李翊才剛剛拿穩酒壺,在他印象中不喝酒的趙飛亦卻灌了一口酒,說道。“明日就該分道揚鑣了,特地從大伯地窖裡拿了兩壇過來,特地給你送行。不過,我走之後你可別跟大伯說,我們是去琅琊閣。不然,本姑娘可饒不了你。”

李翊苦笑。他好像記得趙飛亦和樓沁依兩人說不認識琅琊閣路要問她大伯的,怎麼就不能讓她大伯知道了。

然而拋開這些,那句給你送行的話是否有些不吉利?

“女子喝酒確實不妥。”他說。

“那是自然,你出門看看那些倒在地上毫無形象衣不蔽體的,那個不是被酒燒壞腦子的。照我說,酒鬼就沒個好東西。”

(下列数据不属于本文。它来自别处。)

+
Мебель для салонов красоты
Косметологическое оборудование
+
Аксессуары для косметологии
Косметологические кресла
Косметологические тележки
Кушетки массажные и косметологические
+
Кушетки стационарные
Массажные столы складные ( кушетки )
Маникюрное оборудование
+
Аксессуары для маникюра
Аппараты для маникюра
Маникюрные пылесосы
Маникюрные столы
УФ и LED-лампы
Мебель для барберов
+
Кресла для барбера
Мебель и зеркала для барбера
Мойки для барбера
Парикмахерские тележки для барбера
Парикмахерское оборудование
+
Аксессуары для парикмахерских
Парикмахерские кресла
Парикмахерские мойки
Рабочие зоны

李翊點點頭,不過還是覺得她一棍打死一群人的樣子很好笑。

趙飛亦說道。“你說,我都快離開了,你怎麼就不對我說點什麼?”

“能說什麼?祝你一路長虹?見那三位時,不落下風?”

趙飛亦很高興,點點頭。“當然,自是要一路長虹的。”

李翊無奈,扭頭看著自己身上的毯子,說道。“你幫我蓋的。”

“大伯之前來過,說你睡在這裡容易涼著,結果找了件毯子給你蓋上了。”

“謝謝!”

“謝我作甚,又不是我。”她說著,從光線較暗的座椅旁走了過來,問道。“可有覺得餓?若餓的話我帶你去找吃的。”

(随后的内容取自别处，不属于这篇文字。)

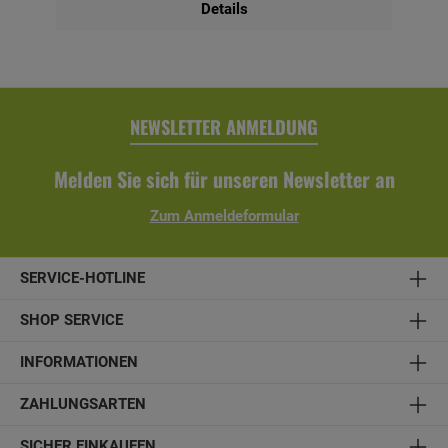
Details
Behandlung auf 6 Wochen verlängert. Bausatz inkl.
Montagematerial und Aufbauanleitung. Technische Daten:-
Material: Konstruktionsvollholz, unbehandelt - optional
farblich behandelt- Breite x Höhe: 270 x 96 cm-
Balkonschalung aus einer Lage lose gelieferter
Profilbretter- inkl. Montagematerial und Aufbauanleitung
NEWSLETTER ANMELDUNG
Melden Sie sich für unseren Newsletter an
Zum Anmeldeformular
SERVICE-HOTLINE
SHOP SERVICE
INFORMATIONEN
ZAHLUNGSARTEN
SICHER EINKAUFEN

聽趙飛亦這麼一說,李翊的肚子也開始不爭氣的叫了起來。

細細想來,他們早上只是喝了些粥,中午也只是吃了些面,根本沒怎麼進餐。

趙飛亦帶他去了廚房。

李翊一時有些尷尬,因為此場景他在村口鎮就有做過,沒錯,當初一本正經地當賊。也是被人忽悠著去的。

然而此刻,便是在自己家,趙飛亦也帶他做了一次賊。

趙飛亦拿了一根雞腿遞給他,說道。“雖是有些冷了,不過總比沒有好。”

李翊南下時,半路餓了什麼沒吃過,區區冷肉又怕什麼,又不是沒熟。

他咬了一口,看向趙飛亦,趙飛亦卻還在廚房裡翻找。

他說道。“你是給樓沁依找吃的?”

“能怎麼辦,她也還沒吃飯呢!總不能看著她餓死。”

李翊點點頭,一同和趙飛亦翻找起來。

兩個人出去後,趙飛亦把樓沁依那份送了過去。

她回來時又拿了一袋牛肉乾,躍上了屋頂後說道。“可要上來?”

李翊躍起坐在了她的身邊。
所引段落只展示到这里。